--- Fragmento del texto ---
..........

2. Podría parecer que Pablo contraponga solamente la libertad a la ley y la ley a la libertad. Sin embargo, un análisis profundo del texto demuestra que San Pablo, en la Carta a los Gálatas, subraya ante todo la subordinación ética de la libertad a ese elemento en el que se cumple toda la ley, o sea, al amor, que es el contenido del mandamiento más grande del Evangelio. "Cristo nos ha liberado para que seamos libres", precisamente en el sentido en que El nos ha manifestado la subordinación ética (y teológica) de la libertad a la caridad y que ha unido la libertad con el mandamiento del amor. Entender así la vocación a la libertad ("Vosotros..., hermanos, habéis sido llamados a la libertad": Ga 5,13) significa configurar el ethos, en el que se realiza la vida "según el Espíritu". Efectivamente, hay también el peligro de entender la libertad de modo erróneo, y Pablo lo señala con claridad, al escribir en el mismo contexto: "Pero cuidado con tomar la libertad por pretexto para servir a la carne, antes servíos unos a otros por la caridad" (ib.).

3. En otras palabras: Pablo nos pone en guardia contra la posibilidad de hacer mal uso de la libertad, un uso que contraste con la liberación del espíritu humano realizada por Cristo y que contradiga a esa libertad con la que "Cristo nos ha liberado". En efecto, Cristo ha realizado y manifestado la libertad que encuentra la plenitud en la caridad, la libertad, gracias a la cual estamos "los unos al servicio de los otros"; en otras palabras: la libertad que se convierte en fuente de "obras" nuevas y de "vida" según el Espíritu. La antítesis y, de algún modo, la negación de este uso de la libertad tiene lugar cuando se convierte para el hombre en "un pretexto para vivir según la carne". La libertad viene a ser entonces una fuente de "obras" y de "vida" según la carne. Deja de ser la libertad auténtica, para la cual "Cristo nos ha liberado", y se convierte en "un pretexto para vivir según la carne", fuente (o bien instrumento) de un "yugo" específico por parte de la soberbia de la vida, de la concupiscencia de los ojos y de la concupiscencia de la carne. Quien de este modo vive "según la carne", esto es, se sujeta -aunque de modo no del todo consciente, mas, sin embargo, efectivo- a la triple concupiscencia, y en particular a la concupiscencia de la carne, deja de ser capaz de esa libertad para la que "Cristo nos ha liberado"; deja también de ser idóneo para el verdadero don de sí, que es fruto y expresión de esta libertad. Además, deja de ser capaz de ese don que está orgánicamente ligado con el significado esponsalicio del cuerpo humano, del que hemos tratado en los precedentes análisis del libro del Génesis (cf. Gn 2,23-25).

..........

--- Datos registrados ---
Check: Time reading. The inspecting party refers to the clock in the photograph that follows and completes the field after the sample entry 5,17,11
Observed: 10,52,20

..........

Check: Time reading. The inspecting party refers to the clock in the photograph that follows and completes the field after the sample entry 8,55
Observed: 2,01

..........

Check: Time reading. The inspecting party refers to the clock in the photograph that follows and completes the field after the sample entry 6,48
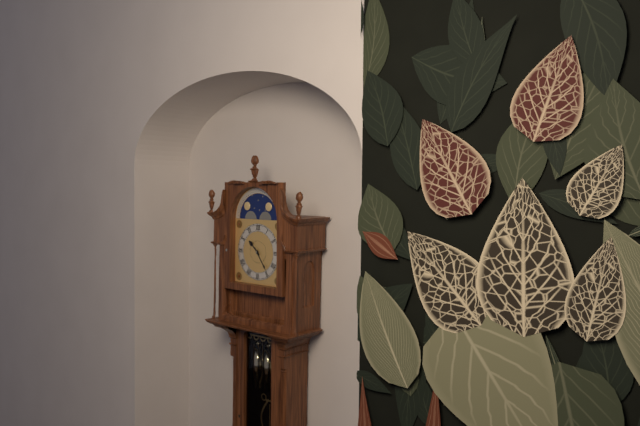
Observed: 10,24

..........

Indica si cada afirmación coincide con el fragmento sobre la libertad en Pablo. Responde sí o no y cita literalmente las palabras del fragmento que lo deciden.
(a) Pablo solo contrapone la libertad a la ley y la ley a la libertad.
(b) Pablo advierte que la libertad no debe tomarse como pretexto para servir a la carne.
(c) Quien vive según la carne sigue siendo apto para el verdadero don de sí.

--- Respuesta ---
(a) No: "Sin embargo, un análisis profundo del texto demuestra que San Pablo, en la Carta a los Gálatas, subraya ante todo la subordinación ética de la libertad a ese elemento en el que se cumple toda la ley, o sea, al amor"
(b) Sí: "Pero cuidado con tomar la libertad por pretexto para servir a la carne, antes servíos unos a otros por la caridad"
(c) No: "deja también de ser idóneo para el verdadero don de sí"